If two cars arrive at the same time at a four-way stop, in theory, the one on the right has priority. But actual drivers use car movement to signal and coordinate. One car rolls forward slightly, the other one cedes. If both cars roll forward at the same time, they both stop, and you try again. Just like passing someone in a hallway or taking turns talking on a high latency connection, this can get awkward, but it eventually works.

When a letter-of-the-law car meets a human driver, the self-driving car gets stuck. The self-driving car doesn’t roll (the law says no!), the human sees this and rolls forward, the self-driving car yields for safety…and another human shows up to take their place.

Self-driving cars had to learn to drive the way humans drive in order to function in the real world.

I see the same setup in the world of coding agents, but I think the dynamics here may be flipped.

Coding agents try to follow the letter of the law. Claude really wants me to set all the appropriate HTTP headers. But I know from experience that nobody much cares. The internet long ago settled on a norm of pragmatic permissiveness. The letter of the law (RFCs) says to do it, but the rules of the road (Postel’s Law) say that it is unimportant bordering on pedantic.

The self-driving car analogy suggests that coding agents will eventually adapt to human behavior.

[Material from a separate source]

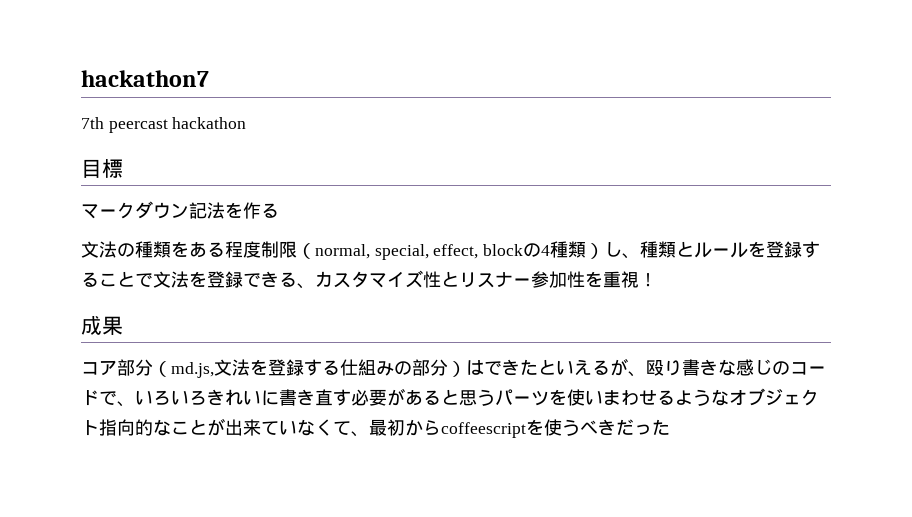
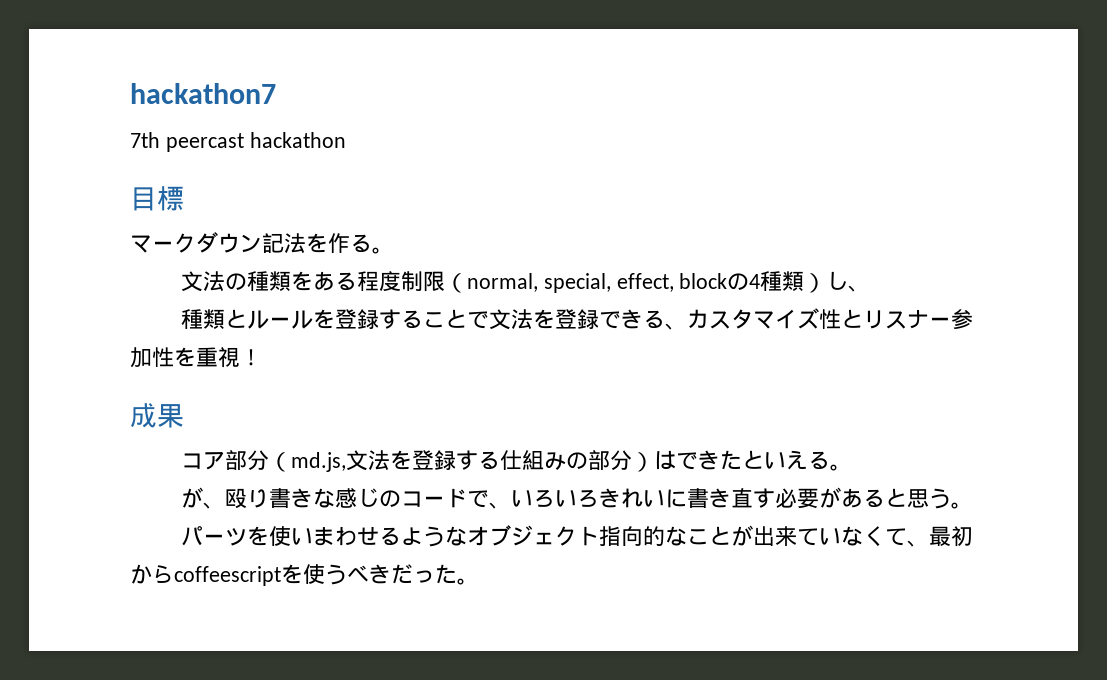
(279, 210) none -> [372,247,394,254] 。
(641, 256) none -> (871, 288) //
(610, 367) none -> [829,464,852,471] 。 //
(495, 397) none -> [950,502,973,509] 。 //
(670, 427) none -> [457,578,479,585] 。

But the cost of just letting Claude add the headers is low. This isn’t a noisy linter warning, it’s an automated code formatter. Claude fixes it for me reliably and the code weight is small. When the marginal cost of compliance is negligible, compliance rises.

As coding agents’ share of code written goes up, they may have a regularizing side-effect of slowly changing the rules of the road to match the letter of the law. Coding agents may do for internet standards what spell-checkers did for typos.